33 responses to “Goodbye Sarajevo

  1. It was sobering to see the condition of buildings in 2016 in Bosnia and Serbia. Bullet riddles exteriors and holes from bomb blasts. The field in the countryside marked with a skull and crossbones due to the number of land mines.

  2. A troubling homecoming story. “Loathesome address” is wonderful. And the parallelism of her, having a daughter herself, makes me think, that such atrocities are likely happen again.

  3. I want you to write a few more poems about this. I want to know whose guest house she’s in and why. I want to know more about her daughter. I want a poem about life before the murder, from all points of view. I think there’s a lot you could flesh out here, if you were inclined.

  4. Wow, you pull no punches with this story, Bjorn. A grim depiction of the horrors of life in the Balkan conflict. Amina’s daughter is at least a glimmer of hope for her future.

  5. It never ends, does it, just the names change. Horrible and moving story. Giving the victims faces and names is essential.

  6. The Bosnian war and its atrocities were overlooked for a long time. Much appreciated that you reflected it in your story. Powerfully told. I suppose she will return to Bosnia and find some closure.

  7. You’ve made the horror and the ugliness very clear in just a few words. Horrible story that keeps repeating itself all down through history.

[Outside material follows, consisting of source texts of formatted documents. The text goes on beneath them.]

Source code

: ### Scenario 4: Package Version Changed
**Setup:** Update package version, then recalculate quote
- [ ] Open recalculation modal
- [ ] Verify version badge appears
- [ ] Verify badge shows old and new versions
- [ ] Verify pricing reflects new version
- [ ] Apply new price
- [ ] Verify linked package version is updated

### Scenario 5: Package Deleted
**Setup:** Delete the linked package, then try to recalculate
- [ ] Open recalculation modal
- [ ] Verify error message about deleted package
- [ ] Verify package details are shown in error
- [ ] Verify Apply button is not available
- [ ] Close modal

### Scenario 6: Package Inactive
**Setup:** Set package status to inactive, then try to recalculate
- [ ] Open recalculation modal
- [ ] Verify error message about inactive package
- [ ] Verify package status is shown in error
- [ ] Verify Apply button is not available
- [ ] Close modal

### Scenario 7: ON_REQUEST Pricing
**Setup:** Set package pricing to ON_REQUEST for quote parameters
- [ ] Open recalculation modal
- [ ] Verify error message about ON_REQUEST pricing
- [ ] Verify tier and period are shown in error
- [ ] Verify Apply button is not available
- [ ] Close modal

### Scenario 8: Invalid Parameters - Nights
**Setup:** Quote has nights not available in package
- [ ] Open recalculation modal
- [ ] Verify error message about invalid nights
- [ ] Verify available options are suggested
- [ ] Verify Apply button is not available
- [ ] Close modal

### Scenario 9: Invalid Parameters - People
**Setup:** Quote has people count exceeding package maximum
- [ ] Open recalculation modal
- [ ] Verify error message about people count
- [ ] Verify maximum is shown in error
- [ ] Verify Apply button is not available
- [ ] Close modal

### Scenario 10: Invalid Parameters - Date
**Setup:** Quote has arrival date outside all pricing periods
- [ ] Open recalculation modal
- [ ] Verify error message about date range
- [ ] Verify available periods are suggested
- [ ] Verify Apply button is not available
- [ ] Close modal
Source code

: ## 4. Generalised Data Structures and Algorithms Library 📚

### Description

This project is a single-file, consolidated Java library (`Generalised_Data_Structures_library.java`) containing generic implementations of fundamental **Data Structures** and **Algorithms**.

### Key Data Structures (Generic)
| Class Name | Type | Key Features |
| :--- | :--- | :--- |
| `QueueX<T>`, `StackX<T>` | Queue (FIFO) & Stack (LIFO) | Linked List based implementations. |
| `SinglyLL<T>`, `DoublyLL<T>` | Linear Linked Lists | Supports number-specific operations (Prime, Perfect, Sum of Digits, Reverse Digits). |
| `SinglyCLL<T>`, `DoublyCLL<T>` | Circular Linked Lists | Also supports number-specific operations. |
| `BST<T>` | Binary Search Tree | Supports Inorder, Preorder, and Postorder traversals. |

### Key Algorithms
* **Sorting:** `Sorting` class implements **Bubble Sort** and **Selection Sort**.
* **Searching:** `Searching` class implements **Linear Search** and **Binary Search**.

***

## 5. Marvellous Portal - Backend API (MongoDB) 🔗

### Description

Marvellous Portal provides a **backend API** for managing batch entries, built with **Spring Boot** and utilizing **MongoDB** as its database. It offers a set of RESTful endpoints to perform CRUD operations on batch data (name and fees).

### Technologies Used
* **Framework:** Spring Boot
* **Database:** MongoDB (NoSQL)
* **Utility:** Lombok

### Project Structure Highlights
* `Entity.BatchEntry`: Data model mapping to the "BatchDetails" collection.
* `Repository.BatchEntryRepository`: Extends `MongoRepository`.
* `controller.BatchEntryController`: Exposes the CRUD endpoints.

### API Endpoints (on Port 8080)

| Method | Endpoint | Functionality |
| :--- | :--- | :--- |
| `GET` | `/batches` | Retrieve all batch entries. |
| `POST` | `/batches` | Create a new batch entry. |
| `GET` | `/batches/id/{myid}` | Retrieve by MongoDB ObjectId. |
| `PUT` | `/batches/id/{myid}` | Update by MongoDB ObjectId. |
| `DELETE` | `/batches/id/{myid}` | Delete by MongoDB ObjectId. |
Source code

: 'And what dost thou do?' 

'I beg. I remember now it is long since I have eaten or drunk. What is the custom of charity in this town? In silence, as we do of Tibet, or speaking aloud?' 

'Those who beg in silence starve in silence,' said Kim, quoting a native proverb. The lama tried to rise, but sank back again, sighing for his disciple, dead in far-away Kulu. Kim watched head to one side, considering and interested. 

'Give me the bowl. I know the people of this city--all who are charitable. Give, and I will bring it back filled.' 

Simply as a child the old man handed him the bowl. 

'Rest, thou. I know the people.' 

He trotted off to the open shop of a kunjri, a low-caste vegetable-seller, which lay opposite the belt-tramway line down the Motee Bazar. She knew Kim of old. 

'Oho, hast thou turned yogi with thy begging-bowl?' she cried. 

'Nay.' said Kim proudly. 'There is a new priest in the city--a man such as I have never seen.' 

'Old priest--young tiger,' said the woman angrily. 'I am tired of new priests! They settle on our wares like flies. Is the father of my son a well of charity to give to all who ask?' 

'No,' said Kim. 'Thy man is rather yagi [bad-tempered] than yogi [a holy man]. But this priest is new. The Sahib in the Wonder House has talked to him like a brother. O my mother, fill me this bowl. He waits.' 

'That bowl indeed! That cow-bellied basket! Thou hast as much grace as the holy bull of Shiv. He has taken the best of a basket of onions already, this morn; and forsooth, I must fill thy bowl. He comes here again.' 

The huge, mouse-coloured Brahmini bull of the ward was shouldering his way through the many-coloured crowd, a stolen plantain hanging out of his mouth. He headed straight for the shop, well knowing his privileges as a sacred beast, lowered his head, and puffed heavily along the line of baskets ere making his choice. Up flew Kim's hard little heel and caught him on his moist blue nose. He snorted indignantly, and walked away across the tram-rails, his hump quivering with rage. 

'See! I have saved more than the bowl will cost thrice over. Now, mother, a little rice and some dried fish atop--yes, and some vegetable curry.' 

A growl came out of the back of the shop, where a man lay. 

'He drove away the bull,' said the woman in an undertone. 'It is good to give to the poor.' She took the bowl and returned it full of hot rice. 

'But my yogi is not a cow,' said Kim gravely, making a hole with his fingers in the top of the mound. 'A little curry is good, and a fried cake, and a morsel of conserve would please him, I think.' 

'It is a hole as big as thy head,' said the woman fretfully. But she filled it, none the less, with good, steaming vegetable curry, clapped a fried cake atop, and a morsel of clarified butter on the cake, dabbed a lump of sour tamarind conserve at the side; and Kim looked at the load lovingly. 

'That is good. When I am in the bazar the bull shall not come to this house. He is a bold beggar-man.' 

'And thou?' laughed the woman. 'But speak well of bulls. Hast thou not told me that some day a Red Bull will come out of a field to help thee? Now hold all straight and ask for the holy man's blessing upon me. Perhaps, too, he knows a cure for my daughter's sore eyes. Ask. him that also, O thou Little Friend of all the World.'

  8. It’s stories like these that bring the realities of these brutal wars to our awareness. It is brutal, but so is life. I spent some time in Sarajevo and although now years on, the stories from the war are ingrained in that beautiful city and in the hearts of its beautiful residents. I found your story very touching, that as a mother, this brave women connects again with her own mother and the sacrifices she made. Realising the strength of a mother’s love as a mother herself, perhaps makes her realise she has the strength to go back… her connection to her child pulling her heartstrings to the connection of her own mother. I loved this.